Faut-il que vous soyez déconnectés complet de la réalité de terrain pour oser balancer une phrase pareille. Faut-il que vous preniez le personnel, votre personnel, pour des choses que l’on trimballe, de protocoles en protocoles, de restrictions en restrictions, d’interdictions en interdictions. Et s’il vous plaît, on ne perd pas de vue les évaluations nationales. Faut-il que vous n’y connaissiez rien en risques psycho-sociaux et leurs conséquences : burn out, épuisement, dépression. Faut-il que vous n’ayez aucun respect pour les compétences, puisque vous recrutez désormais sur le mode de “qui veut vient”. Faut-il que vous pensiez que les enfants apprennent comme ça, sans préalable, sans pré-requis.
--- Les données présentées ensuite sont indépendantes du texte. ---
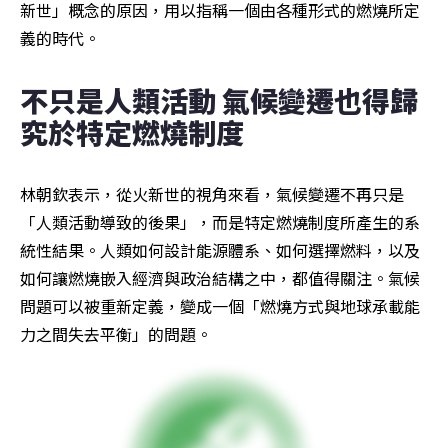
新世」概念的原因，用以指稱一個由各種形式的燃燒所定
義的時代。
不只是人類活動 氣候變遷也得歸
究於特定燃燒制度
林朝欽表示，從火新世的視角來看，氣候變遷不再只是
「人類活動導致的後果」，而是特定燃燒制度所產生的系
統性結果。人類如何設計能源體系、如何選擇燃料，以及
如何讓燃燒嵌入經濟與政治結構之中，都值得關注。氣候
問題可以被重新定義，變成一個「燃燒方式與地球承載能
力之間失去平衡」的問題。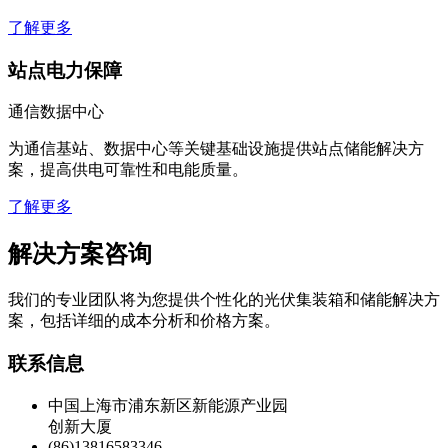
了解更多
站点电力保障
通信数据中心
为通信基站、数据中心等关键基础设施提供站点储能解决方
案，提高供电可靠性和电能质量。
了解更多
解决方案咨询
我们的专业团队将为您提供个性化的光伏集装箱和储能解决方
案，包括详细的成本分析和价格方案。
联系信息
中国上海市浦东新区新能源产业园
创新大厦
(86)13816583346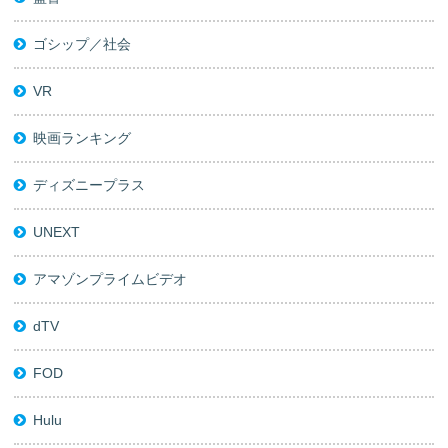
ゴシップ／社会
VR
映画ランキング
ディズニープラス
UNEXT
アマゾンプライムビデオ
dTV
FOD
Hulu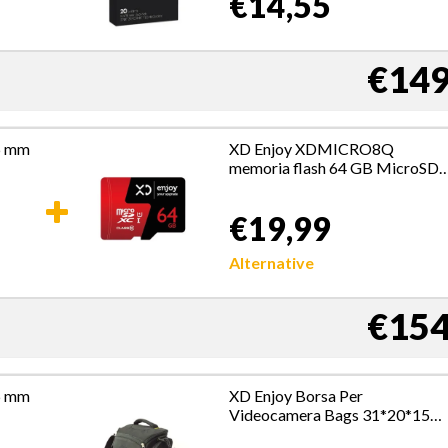
€14,55
€149
6 mm
XD Enjoy XDMICRO8Q
memoria flash 64 GB MicroSD
Classe 10
€19,99
Alternative
€154
6 mm
XD Enjoy Borsa Per
Videocamera Bags 31*20*15
XDBAG004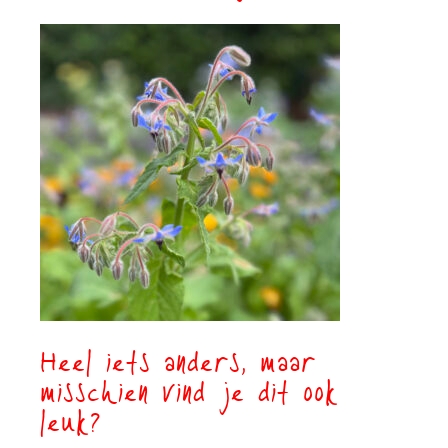
Heel iets anders, maar
misschien vind je dit ook
leuk?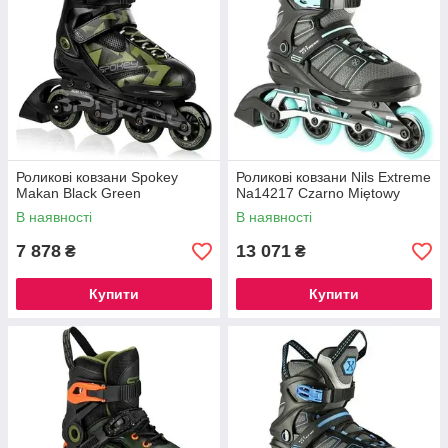
Роликові ковзани Spokey
Роликові ковзани Nils Extreme
Makan Black Green
Na14217 Czarno Miętowy
В наявності
В наявності
7 878
13 071
₴
₴
Купити
Купити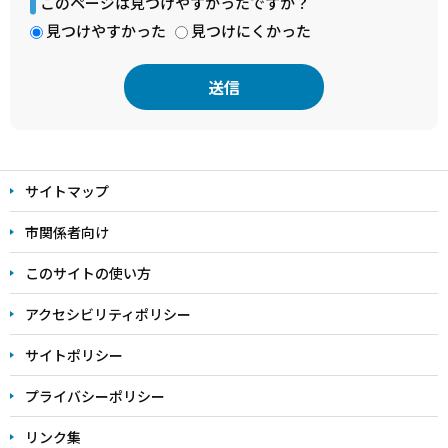
このページは見つけやすかったですか？
見つけやすかった
見つけにくかった
本
文
サイトマップ
こ
こ
市関係者向け
ま
このサイトの使い方
で
アクセシビリティポリシー
サイトポリシー
プライバシーポリシー
リンク集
Ben non, en fait. Pour apprendre, il faut être dans de bonnes conditions. Pour apprendre, il faut être bien. Pour apprendre, il faut que se sentir en sécurité (je sais de quoi je parle, en tant que psychologue dans les écoles). Devinez un peu... ça n’a jamais été le cas depuis le début de la pandémie. Sauf que ça n’est pas uniquement de la faute du virus. Alors ça n’est pas dommage, cette grève de jeudi. C’est normal. Normal, car personne n’a été recruté en plus pour accompagner les enseignants. Cette désorganisation infinie qu’est devenue l’école aurait mérité du renfort, quoi qu’il en coûte. Normal, ensuite, car aucun moyen humain n’est venu en plus concernant l’accompagnement des enfants, ces êtres inférieurs qui s’adaptent à tout mais dont on se fout.  Le développement psycho-affectif, tout ça, ça n’est pas le problème tant qu’ils connaissent leur table de 6 ? Je suis psychologue je suis chargée de 7 écoles. L’année passée, j’en avais 15. Impossible de mettre ce qu’il faudrait en place, je ne peux pas. Normal, enfin, quand on constate que les personnels de direction ne sont plus des personnels de direction, qu’ils sont à bout de force parce qu’aux premières loges d’un bazar qui n’a plus de nom. Eux aussi ils auraient eu besoin d’aide, hein. Ah, et puis c’est normal, en fait, puisqu’on réduit les services de médecine scolaire. Alors qu’on en a encore plus besoin depuis mars 2020.

Cela fait un an et demi que je vadrouille dans les écoles en temps de pandémie, c’est mon métier. Cela fait un an et demi que je vois, observe, prends la mesure des perturbations. Cela fait un an et demi que j’alerte, à mon échelle. Je tire des sonnettes et personne ne s’alarme. Personne ne va bien, et devine un peu... Les enfants non plus. Une chose est sûre, cependant :  mes collègues veulent travailler. Ils veulent faire leur métier. Mais pas dans le mépris. Pas dans le chaos. Alors non, il ne s’agit pas de perturber davantage le système. Il s’agit de dire stop. Et il était temps.